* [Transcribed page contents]
▬▬▬

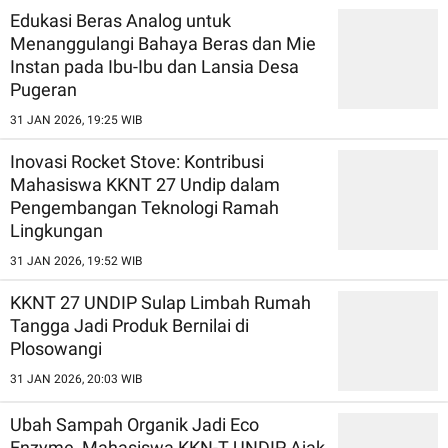
Edukasi Beras Analog untuk
Menanggulangi Bahaya Beras dan Mie
Instan pada Ibu-Ibu dan Lansia Desa
Pugeran
31 JAN 2026, 19:25 WIB
Inovasi Rocket Stove: Kontribusi
Mahasiswa KKNT 27 Undip dalam
Pengembangan Teknologi Ramah
Lingkungan
31 JAN 2026, 19:52 WIB
KKNT 27 UNDIP Sulap Limbah Rumah
Tangga Jadi Produk Bernilai di
Plosowangi
31 JAN 2026, 20:03 WIB
Ubah Sampah Organik Jadi Eco
Enzyme, Mahasiswa KKN-T UNDIP Ajak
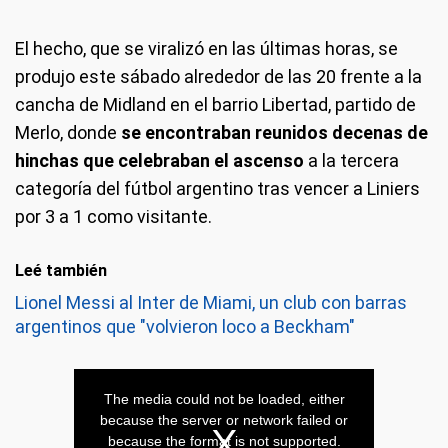
El hecho, que se viralizó en las últimas horas, se
produjo este sábado alrededor de las 20 frente a la
cancha de Midland en el barrio Libertad, partido de
Merlo, donde
se encontraban reunidos decenas de
hinchas que celebraban el ascenso
a la tercera
categoría del fútbol argentino tras vencer a Liniers
por 3 a 1 como visitante.
Leé también
Lionel Messi al Inter de Miami, un club con barras
argentinos que "volvieron loco a Beckham"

▬▬▬

* [The problem]
Repeat exactly, and only, the lines of the records above, starting with the line that contains "Leé también" and ending with the final line, both included.

* [Response for this exercise]
Leé también
Lionel Messi al Inter de Miami, un club con barras
argentinos que "volvieron loco a Beckham"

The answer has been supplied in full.